Conditional rowwise sum of subset of columns in specific row dplyr
If you want to efficiently update a single row (or small subset of rows) I would use direct assignment, not dplyr
.
var_cols = grep(names(df), pattern = "var[0-9]+", value = T)
recalc_id = 2
df[df$ID %in% recalc_id, "var_total"] = apply(df[df$ID %in% recalc_id, var_cols], 1, \(x) sum(x[x > 0]))

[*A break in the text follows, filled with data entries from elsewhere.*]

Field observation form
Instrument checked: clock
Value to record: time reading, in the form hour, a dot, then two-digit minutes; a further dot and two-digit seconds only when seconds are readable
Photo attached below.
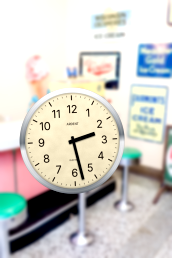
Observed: 2.28
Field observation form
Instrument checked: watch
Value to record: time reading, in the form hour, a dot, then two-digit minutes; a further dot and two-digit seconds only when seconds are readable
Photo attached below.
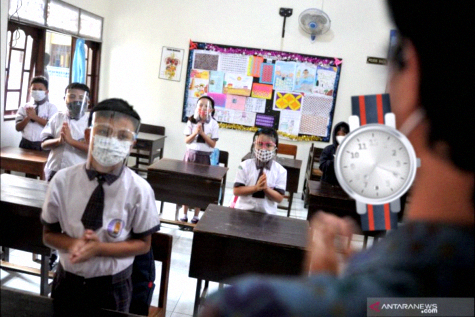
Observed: 7.19
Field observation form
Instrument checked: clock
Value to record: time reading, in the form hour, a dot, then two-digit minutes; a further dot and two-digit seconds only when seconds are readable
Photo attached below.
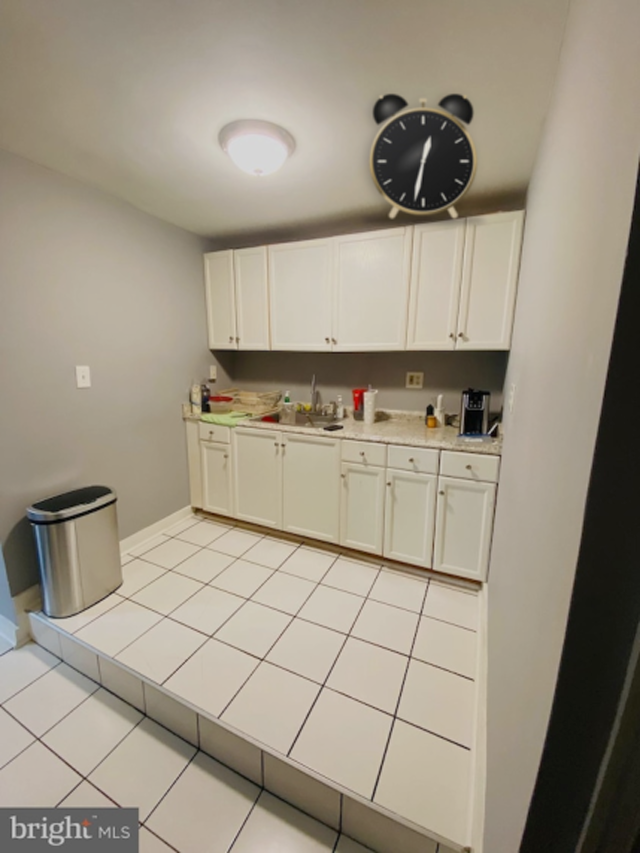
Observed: 12.32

As akrun points out in comments, if it is just a single row, the apply
can be skipped:
i = which(df$ID == recalc_id)
row = unlist(df[i, var_cols])
df$var_total[i] = sum(row[row > 0])
Here's the same thing with dplyr::case_when
, for a dplyr
solution:
df = df %>%
rowwise() %>%
mutate(var_total = case_when(
ID %in% 2 ~{
x <- c_across(starts_with('var[0-9]+'))
sum(x[x > 0])
},
TRUE ~ var_total
)
)
(Note that in both cases we need to change the column name pattern to not include var_total
in the sum.)
rowwise
breaks some vectorization and slows things down, so if you are so concerned about efficiency that recalculating the sum is "too slow", I'd strongly recommend the base
solution. You might even find a non-conditional base solution to be plenty fast enough for this row-wise operation.